What is already known about this topic
● Patient education provides substantial advantages to patients in the management of enduring disease.
● Rehabilitation and patient education can help patients with chronic obstructive pulmonary disease develop
symptom control and adapt to life with the disease.
● Reports have shown that education programmes based on Roy’s adaptation model are particularly effective in long-term disease. Furthermore, Roy’s adaptation model has been tested in various settings and with various populations, but its validity in the context of chronic obstructive pulmonary disease with Roy’s adaptation model of all four adaptive modes has not been investigated.
What this paper adds
● Patient education based on Roy’s adaptation model substantially increased the adaptation to disease of
patients relating to three adaptive modes (physiological, self-concept and role-function mode) in the intervention
group.
● Roy’s adaptation model-based education can provide an improvement in interpersonal support.
● Roy’s adaptation model offers an effective guideline for use in nursing activities to develop adaptation to the disease for patients with chronic obstructive pulmonary disease.

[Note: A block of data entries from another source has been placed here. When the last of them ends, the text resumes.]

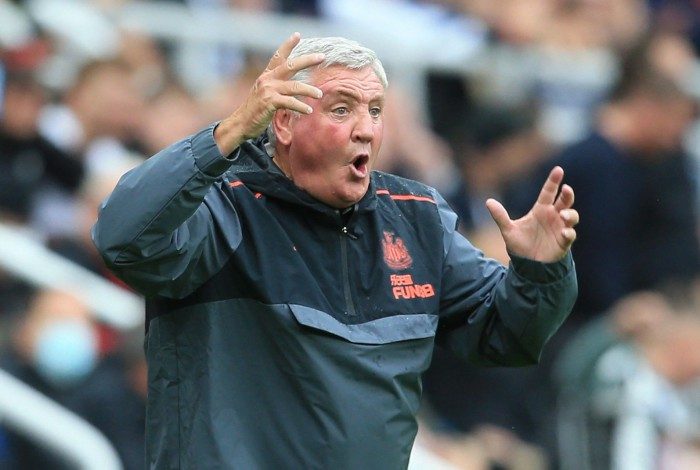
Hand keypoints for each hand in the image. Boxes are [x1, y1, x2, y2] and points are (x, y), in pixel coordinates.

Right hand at [214, 32, 324, 154]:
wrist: (241, 123)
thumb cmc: (255, 109)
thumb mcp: (264, 92)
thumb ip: (276, 85)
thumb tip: (292, 84)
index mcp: (266, 75)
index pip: (278, 56)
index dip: (288, 45)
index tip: (298, 35)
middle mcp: (267, 79)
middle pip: (290, 65)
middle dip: (307, 60)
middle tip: (322, 57)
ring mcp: (268, 90)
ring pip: (294, 86)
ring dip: (309, 90)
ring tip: (320, 94)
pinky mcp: (269, 102)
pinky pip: (290, 102)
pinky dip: (301, 106)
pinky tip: (309, 110)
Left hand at [486, 166, 577, 262]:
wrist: (527, 265)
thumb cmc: (520, 245)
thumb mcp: (508, 230)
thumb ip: (500, 216)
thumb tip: (488, 201)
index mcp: (541, 210)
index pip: (549, 192)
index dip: (553, 181)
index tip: (558, 170)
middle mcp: (553, 216)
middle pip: (565, 201)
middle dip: (568, 194)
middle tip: (566, 189)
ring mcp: (560, 228)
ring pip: (571, 216)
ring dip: (570, 214)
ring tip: (563, 214)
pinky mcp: (564, 242)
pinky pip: (570, 235)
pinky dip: (569, 233)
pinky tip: (564, 233)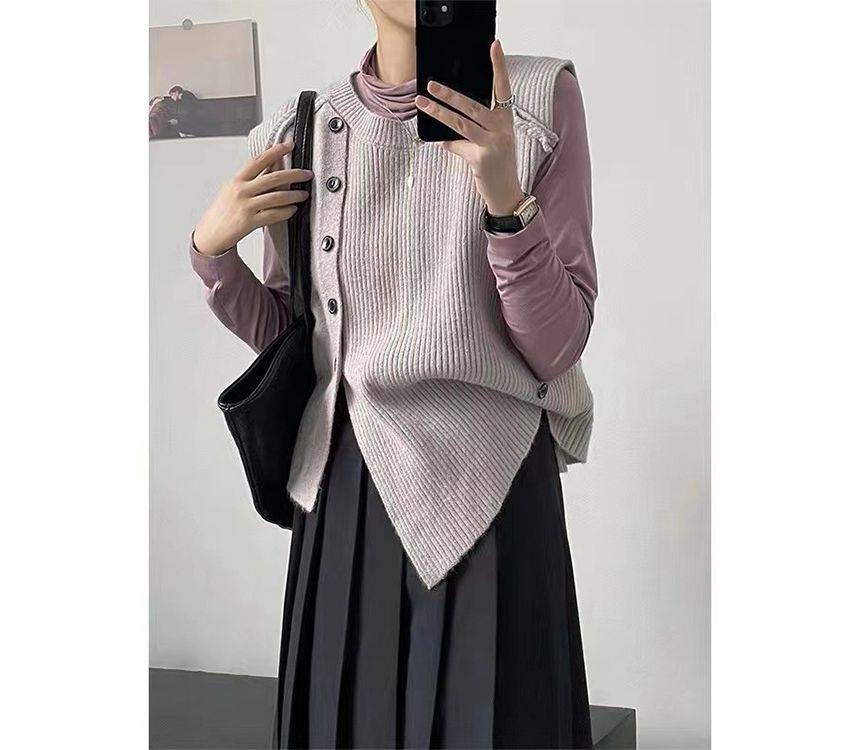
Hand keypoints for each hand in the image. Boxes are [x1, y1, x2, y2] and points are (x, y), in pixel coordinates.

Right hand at [193, 142, 313, 255]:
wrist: (210, 233)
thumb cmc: (223, 211)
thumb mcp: (233, 189)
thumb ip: (251, 179)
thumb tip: (271, 167)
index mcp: (237, 179)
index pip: (259, 160)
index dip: (275, 151)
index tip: (289, 145)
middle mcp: (241, 190)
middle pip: (273, 177)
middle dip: (294, 174)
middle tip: (307, 174)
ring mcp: (245, 206)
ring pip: (276, 197)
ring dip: (294, 195)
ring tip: (303, 194)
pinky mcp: (249, 222)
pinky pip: (273, 215)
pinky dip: (286, 211)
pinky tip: (293, 209)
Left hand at [415, 38, 523, 215]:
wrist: (506, 193)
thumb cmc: (498, 166)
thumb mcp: (492, 141)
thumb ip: (475, 127)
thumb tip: (448, 121)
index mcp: (506, 119)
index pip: (503, 87)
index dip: (499, 66)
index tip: (494, 45)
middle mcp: (502, 128)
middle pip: (473, 104)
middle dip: (450, 94)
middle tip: (432, 84)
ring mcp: (493, 143)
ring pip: (460, 122)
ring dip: (439, 112)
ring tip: (422, 102)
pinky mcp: (481, 158)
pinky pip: (457, 145)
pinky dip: (448, 144)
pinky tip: (444, 143)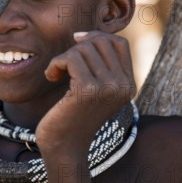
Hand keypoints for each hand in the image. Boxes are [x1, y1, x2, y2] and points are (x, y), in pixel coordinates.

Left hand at [36, 31, 135, 157]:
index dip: (96, 37)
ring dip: (64, 58)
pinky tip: (51, 76)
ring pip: (82, 49)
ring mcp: (107, 87)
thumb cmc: (74, 116)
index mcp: (129, 85)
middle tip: (64, 64)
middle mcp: (123, 86)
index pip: (120, 43)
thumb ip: (98, 65)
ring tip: (57, 73)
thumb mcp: (94, 89)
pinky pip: (69, 58)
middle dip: (77, 47)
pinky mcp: (87, 90)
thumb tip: (83, 35)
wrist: (64, 148)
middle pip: (100, 42)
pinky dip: (56, 64)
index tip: (76, 43)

Implications for practice and/or policy
● In Turkey, patients with chronic obstructive pulmonary disease do not have access to pulmonary rehabilitation
centres for managing their symptoms in every hospital or clinic. Hence, nurses can effectively compensate for this absence by undertaking to facilitate a patient’s adaptation to life with the disease.
● An educational programme based on Roy’s adaptation model should be available for nurses’ use in clinics for
patients with chronic obstructive pulmonary disease. Systematic follow-up should be ensured.